L’idea che i pesticidi e le colture “transgeniche” (o OGM) siano fondamentali per nutrire il mondo è uno dei principali argomenti avanzati dai fautori dell’agricoltura industriale. Si basa sull’ipotesi errata che la fame nel mondo sia causata da una carenza globale di cibo. In realtà, le cause profonde della fame nel mondo non sono legate alla produzione alimentare. Sono povertà, disuguaglianza e mancanza di accesso al cibo e alla terra. In altre parole, la fame nel mondo non è un problema tecnico ma politico. Se le sue cause profonde non vengono affrontate, la fame persisterà indipendentemente dalle tecnologie utilizzate. Inoltre, circa un terzo di tutto il cibo prodotto per il consumo umano (e sufficiente per nutrire l’intero continente africano) viene sprecato a livello globale, la maggior parte del quale in Europa e Nord America. Ci sono prove abbondanti che l’agroecologia è una valida alternativa ecologica alle tecnologie chimiche e genetiche dell’agricoltura industriale. Diverse valutazioni globali di progetti e iniziative su base agroecologica nei paesi in via di sviluppo hanno documentato chiari aumenti della produzione alimentare su milioni di ettari. I principali rapporti internazionali hanno concluso che, per nutrire 9 miliardi di persone nel 2050, abbiamo urgentemente bisogno di adottare i sistemi di coltivazione più efficienti, raccomandando un passaggio fondamentale verso l’agroecologia come un modo per aumentare la produzione alimentare.

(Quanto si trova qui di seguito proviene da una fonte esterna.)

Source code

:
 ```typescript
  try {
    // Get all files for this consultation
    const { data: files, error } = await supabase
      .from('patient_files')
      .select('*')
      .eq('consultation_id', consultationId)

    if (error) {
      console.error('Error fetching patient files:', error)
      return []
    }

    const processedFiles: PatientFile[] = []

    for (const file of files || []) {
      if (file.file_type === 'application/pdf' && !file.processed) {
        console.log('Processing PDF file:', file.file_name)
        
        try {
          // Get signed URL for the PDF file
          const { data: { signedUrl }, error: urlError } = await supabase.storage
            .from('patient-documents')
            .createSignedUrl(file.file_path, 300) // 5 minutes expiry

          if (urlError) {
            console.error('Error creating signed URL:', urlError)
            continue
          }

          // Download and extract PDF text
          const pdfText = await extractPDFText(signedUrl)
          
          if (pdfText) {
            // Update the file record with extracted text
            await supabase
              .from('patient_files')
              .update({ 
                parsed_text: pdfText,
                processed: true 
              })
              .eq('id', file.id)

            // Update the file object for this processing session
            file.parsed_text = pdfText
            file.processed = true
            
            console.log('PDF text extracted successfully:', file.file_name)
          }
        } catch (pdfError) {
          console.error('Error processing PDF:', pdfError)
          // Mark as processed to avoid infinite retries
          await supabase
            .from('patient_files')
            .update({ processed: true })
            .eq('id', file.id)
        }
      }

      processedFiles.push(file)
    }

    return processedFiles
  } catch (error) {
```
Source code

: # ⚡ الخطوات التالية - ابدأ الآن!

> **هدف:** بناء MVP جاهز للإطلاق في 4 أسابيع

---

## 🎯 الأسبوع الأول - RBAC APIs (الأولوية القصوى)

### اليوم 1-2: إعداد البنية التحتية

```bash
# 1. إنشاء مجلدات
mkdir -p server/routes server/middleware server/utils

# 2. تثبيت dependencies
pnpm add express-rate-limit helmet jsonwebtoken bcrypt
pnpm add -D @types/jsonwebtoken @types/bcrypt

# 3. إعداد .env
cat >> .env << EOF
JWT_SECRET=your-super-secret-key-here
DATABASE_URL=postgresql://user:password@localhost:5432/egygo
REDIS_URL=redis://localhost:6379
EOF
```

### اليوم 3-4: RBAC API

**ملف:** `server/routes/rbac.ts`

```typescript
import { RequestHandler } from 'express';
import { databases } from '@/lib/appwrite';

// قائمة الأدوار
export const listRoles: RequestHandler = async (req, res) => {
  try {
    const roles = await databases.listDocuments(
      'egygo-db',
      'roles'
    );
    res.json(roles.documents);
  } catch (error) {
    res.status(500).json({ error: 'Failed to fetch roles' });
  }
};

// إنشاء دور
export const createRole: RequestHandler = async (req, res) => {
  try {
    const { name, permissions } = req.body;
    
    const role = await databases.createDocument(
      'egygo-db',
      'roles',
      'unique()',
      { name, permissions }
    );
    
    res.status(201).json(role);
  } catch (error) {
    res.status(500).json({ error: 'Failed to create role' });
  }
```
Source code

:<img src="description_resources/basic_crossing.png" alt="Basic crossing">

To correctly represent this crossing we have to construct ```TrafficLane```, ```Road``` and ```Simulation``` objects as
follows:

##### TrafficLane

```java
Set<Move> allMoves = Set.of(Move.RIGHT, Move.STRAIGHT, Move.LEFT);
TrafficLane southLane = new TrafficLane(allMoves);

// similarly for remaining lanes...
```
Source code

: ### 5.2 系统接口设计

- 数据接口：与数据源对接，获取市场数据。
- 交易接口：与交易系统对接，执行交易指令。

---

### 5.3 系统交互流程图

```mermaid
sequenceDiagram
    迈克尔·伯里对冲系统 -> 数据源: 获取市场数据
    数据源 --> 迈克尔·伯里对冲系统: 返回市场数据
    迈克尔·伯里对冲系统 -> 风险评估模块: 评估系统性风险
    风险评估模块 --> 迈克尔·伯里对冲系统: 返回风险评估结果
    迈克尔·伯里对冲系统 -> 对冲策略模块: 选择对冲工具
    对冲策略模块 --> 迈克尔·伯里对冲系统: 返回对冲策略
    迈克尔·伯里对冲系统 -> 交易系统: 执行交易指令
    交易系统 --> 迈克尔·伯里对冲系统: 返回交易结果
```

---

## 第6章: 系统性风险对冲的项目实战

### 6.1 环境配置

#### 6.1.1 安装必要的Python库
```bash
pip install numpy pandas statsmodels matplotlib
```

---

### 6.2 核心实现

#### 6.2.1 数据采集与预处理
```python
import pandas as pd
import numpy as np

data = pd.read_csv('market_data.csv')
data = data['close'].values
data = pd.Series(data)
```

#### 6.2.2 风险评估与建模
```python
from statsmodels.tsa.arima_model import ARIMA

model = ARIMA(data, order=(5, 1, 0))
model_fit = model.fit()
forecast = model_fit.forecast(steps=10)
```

Cosa pensi di movimenti come Extinction Rebellion (XR) che si battono per innescare una disobbedienza civile per spingere i governi a intervenire contro il disastro climatico?
I movimenti dei giovani appassionati di cambiamento sociale sistemico mi riempiono di grande speranza. Oggi ce ne sono molti: Extinction Rebellion, Sunrise Movement, Fridays for Future e altri ancora. I loro valori sono completamente coerenti con la comprensione sistemica della vita che è emersa in prima linea nella scienza. La mia preoccupazione è: come possiamo combinare la passione, l’energia e la creatività di questi movimenti giovanili con le intuizioni della generazione di anziani che hanno sviluppato la nuova visione sistemica della vita negli ultimi 40 anni, in modo che i movimenti giovanili non debbano inventare da capo la ruota?